Since the charge is “that’s where talent goes to die,” let’s broaden the scope to include other top 10 picks, such as Leon Draisaitl and Darnell Nurse. Oh… not exactly deceased talent. Hmmmm, how about the whole 1st round? Sam Gagner, Jordan Eberle, Oscar Klefbom, and now, I suppose, Griffin Reinhart.

Again, these facts don’t fit the narrative. Klefbom and Eberle are much better than “ruined 1st rounders” – in fact, both have developed into excellent, even top-flight players. Gagner’s best years were in Edmonton, including the night he scored 8 pts in one game. Reinhart, as well, cannot reasonably be said to have been ruined by the Oilers (if anything, they have taken him on as a reclamation project, though an excessively costly one).

The reason the Oilers still stink is twofold – complementary personnel and health.
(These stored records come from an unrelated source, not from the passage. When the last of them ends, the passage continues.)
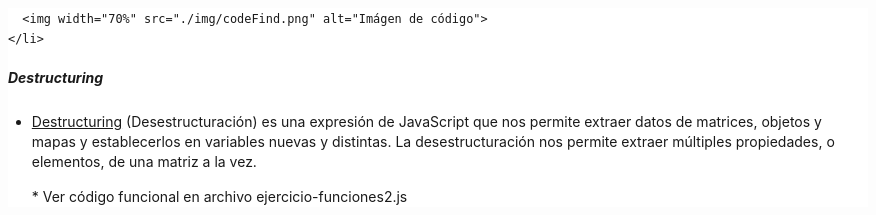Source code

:       <img width="70%" src="./img/codeFind.png" alt="Imágen de código">
    </li>
  </ul>
  
  

  <h5 id="dest">Destructuring</h5>
  <ul>
    <li>
      <span><a href="https://www.w3schools.com/react/react_es6_destructuring.asp" target="_blank">Destructuring</a> (Desestructuración) es una expresión de JavaScript que nos permite extraer datos de matrices, objetos y mapas y establecerlos en variables nuevas y distintas. La desestructuración nos permite extraer múltiples propiedades, o elementos, de una matriz a la vez.</span>
      <p> * Ver código funcional en archivo ejercicio-funciones2.js</p>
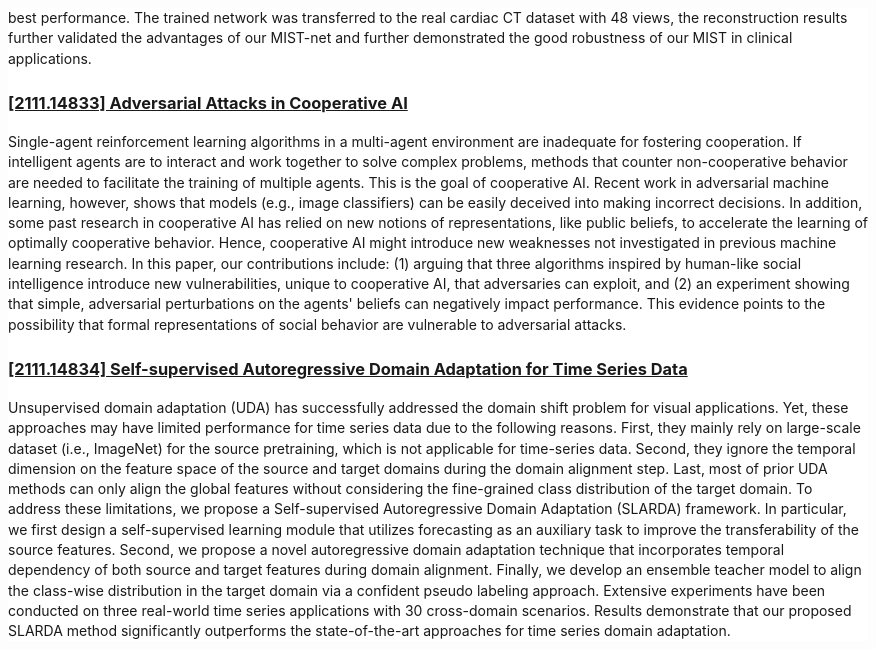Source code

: best performance. The trained network was transferred to the real cardiac CT
dataset with 48 views, the reconstruction results further validated the
advantages of our MIST-net and further demonstrated the good robustness of our
MIST in clinical applications.

    

### [[2111.14833] Adversarial Attacks in Cooperative AI](http://arxiv.org/abs/2111.14833)


  Single-agent reinforcement learning algorithms in a multi-agent environment
are inadequate for fostering cooperation. If intelligent agents are to interact
and work together to solve complex problems, methods that counter
non-cooperative behavior are needed to facilitate the training of multiple
agents. This is the goal of cooperative AI. Recent work in adversarial machine
learning, however, shows that models (e.g., image classifiers) can be easily
deceived into making incorrect decisions. In addition, some past research in
cooperative AI has relied on new notions of representations, like public
beliefs, to accelerate the learning of optimally cooperative behavior. Hence,
cooperative AI might introduce new weaknesses not investigated in previous
machine learning research. In this paper, our contributions include: (1)
arguing that three algorithms inspired by human-like social intelligence
introduce new vulnerabilities, unique to cooperative AI, that adversaries can
exploit, and (2) an experiment showing that simple, adversarial perturbations
on the agents' beliefs can negatively impact performance. This evidence points
to the possibility that formal representations of social behavior are
vulnerable to adversarial attacks.

    

### [[2111.14834] Self-supervised Autoregressive Domain Adaptation for Time Series Data](http://arxiv.org/abs/2111.14834)


  Unsupervised domain adaptation (UDA) has successfully addressed the domain
shift problem for visual applications. Yet, these approaches may have limited
performance for time series data due to the following reasons. First, they
mainly rely on large-scale dataset (i.e., ImageNet) for the source pretraining,
which is not applicable for time-series data. Second, they ignore the temporal
dimension on the feature space of the source and target domains during the
domain alignment step. Last, most of prior UDA methods can only align the
global features without considering the fine-grained class distribution of the
target domain. To address these limitations, we propose a Self-supervised
Autoregressive Domain Adaptation (SLARDA) framework. In particular, we first
design a self-supervised learning module that utilizes forecasting as an
auxiliary task to improve the transferability of the source features. Second,
we propose a novel autoregressive domain adaptation technique that incorporates
temporal dependency of both source and target features during domain alignment.
Finally, we develop an ensemble teacher model to align the class-wise
distribution in the target domain via a confident pseudo labeling approach.
Extensive experiments have been conducted on three real-world time series
applications with 30 cross-domain scenarios. Results demonstrate that our
proposed SLARDA method significantly outperforms the state-of-the-art
approaches for time series domain adaptation.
  1. They’ve been hit hard with devastating injuries to their best players.
  2. They lack the depth to deal with such injuries. This is felt especially on the blueline; it was when Oscar Klefbom went down (not McDavid), that the season died.

If the Oil are able to stay relatively healthy, and add two, significantly better pieces to their RHD depth (Demers, Hamonic) then it would not be too much a stretch to expect this team to explode next year, a la the 2006/07 Penguins.